RB : Je crois que seul Okuyama Sensei le fondateur du Koho Shiatsu n’a pas fait l’école Namikoshi mais il s’entendait très bien avec lui. D’ailleurs, pour moi c’est l’un des précurseurs du shiatsu au Japon.
ADN : Le Koho shiatsu est un shiatsu pour les personnes robustes !
RB : Oui et d’ailleurs quand Okuyama Sensei est décédé, le Koho Shiatsu a perdu en France, comme le shiatsu Masunaga, toute sa structure ; c’est parti dans tous les sens !! Nous, dans notre académie on va tous les 2 ans dans l’école Namikoshi, on se consacre à l’enseignement du vrai protocole, des katas. Le kata c’est le même, qu’il soit fait à Marseille, à Madrid ou au Japon, on trouve le même kata shiatsu.
ADN : Oui c’est sûr.
RB : Et oui, les katas c’est la base. Car après pour faire de la thérapie, il faut être capable d’utiliser des parties du kata par rapport à la demande du patient, de son besoin.

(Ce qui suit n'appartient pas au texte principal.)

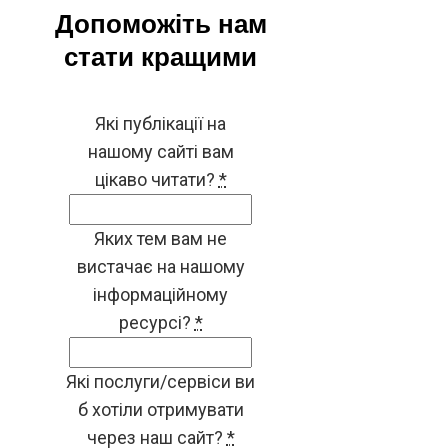
Допоможіть нам
стати кращими
Які публікації на
нашому сайті вам
цікаво читати?
*
Яких тем вам не
вистачає на нашому
інформаційному
ресурсі?
*
Які послуги/сервіси ви
б хотіли отримувати
через наш сайт?
*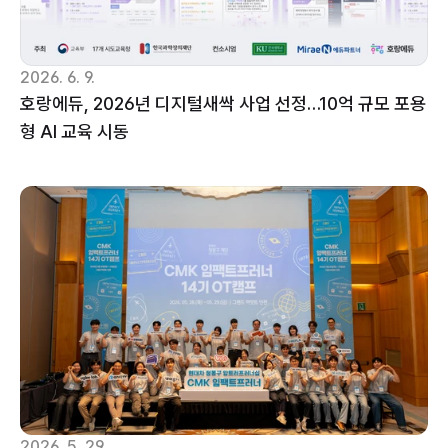
2026. 6. 9.
호랑에듀, 2026년 디지털새싹 사업 선정…10억 규모 포용
형 AI 교육 시동
2026. 5. 29.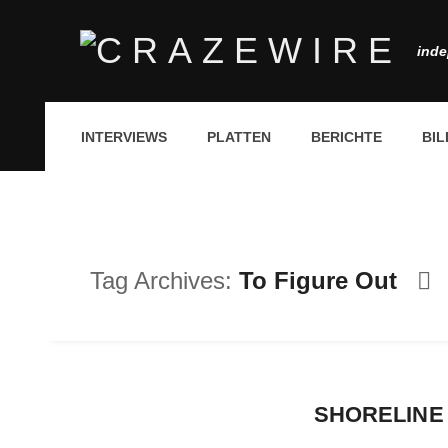
inde
INTERVIEWS
PLATTEN
BERICHTE
BIL
Tag Archives:
To Figure Out
SHORELINE 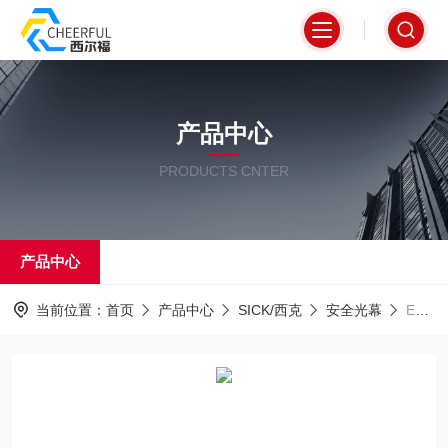
产品中心
PRODUCTS CNTER
产品中心
当前位置：
首页
产品中心
SICK/西克
安全光幕
EXE-12D6803B0204个把手包含螺钉德国西克SICK安全光幕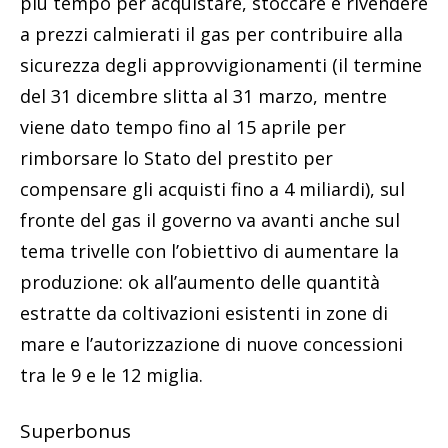
più tempo per acquistare, stoccare e rivendere
a prezzi calmierati il gas per contribuire alla
sicurezza degli approvvigionamenti (il termine
del 31 dicembre slitta al 31 marzo, mentre
viene dato tempo fino al 15 aprile per
rimborsare lo Stato del prestito per
compensare gli acquisti fino a 4 miliardi), sul
fronte del gas il governo va avanti anche sul
tema trivelle con l’obiettivo di aumentare la
produzione: ok all’aumento delle quantità
estratte da coltivazioni esistenti in zone di
mare e l’autorizzazione di nuove concessioni
tra le 9 e le 12 miglia.
Superbonus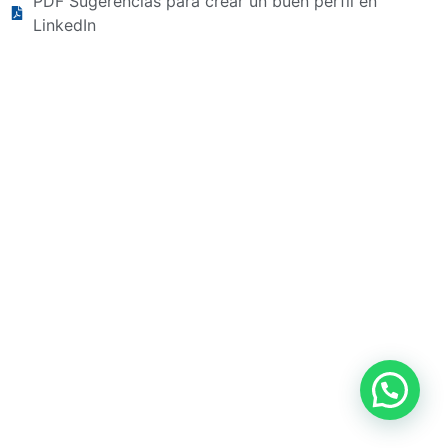
PDF Sugerencias para crear un buen perfil en
LinkedIn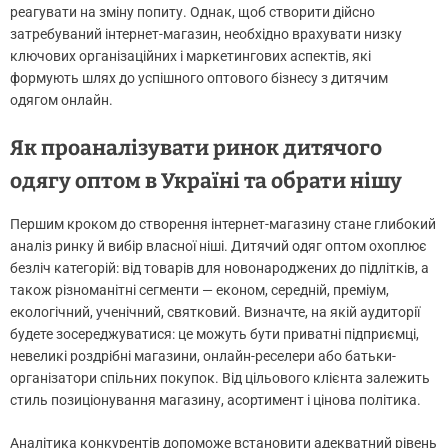
реагувати на зміну попиту. Однак, щоб створити дійсно
затребуваний інтернет-магазин, необхідно врахувати низку
ключових організаційних і маркетингових аспектів, які
формують шлях до успішного оптового бізнесу з дитячим
одягом онлайн.
Як проаналізувати ринок дитячого
одягу оптом в Україні та обрати нішу
Першим кроком до створення інтернет-магазину стане глибокий
аналіз ринку й вибір власної ніші. Дитячий одяг оптом охоплює
безліч категорій: від товарів для новонароджених до підлітків, а
також різноманітні сегменти — економ, середній, преміум,
екологічний, ученічний, святковий. Визначте, на якій аудиторії
будете зосереджуватися: це можуть бути приватні підприємці,
невеликі роздрібні магазини, онлайн-реселери або батьки-
організатори спільних покупок. Від цільового клієнта залежить
стиль позиціонування магазину, асортимент і цінова політика.
Аналітика конкурентів допоможе встановити адекватний рівень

ADN : Très bien, j’ai vu que Onoda Sensei venait à Marseille ?
RB : Oui. Il vient tous les 2 ans en moyenne.
ADN : Je vous remercie beaucoup pour cette interview Roland Boudet,
RB : Et bien merci à vous.
Titre RNCP
Petit à petit le shiatsu se fait une place dans la société française. Aussi, un titre RNCP est une reconnaissance professionnelle auprès de la chambre des métiers ce qui marque une étape sociale et juridique.
Aujourd'hui plusieurs titres RNCP existent, le Syndicat Professionnel de Shiatsu propose par exemple le titre de "Spécialiste Shiatsu" et l'Académie le titre de "Technicien en acupression énergétique et Shiatsu".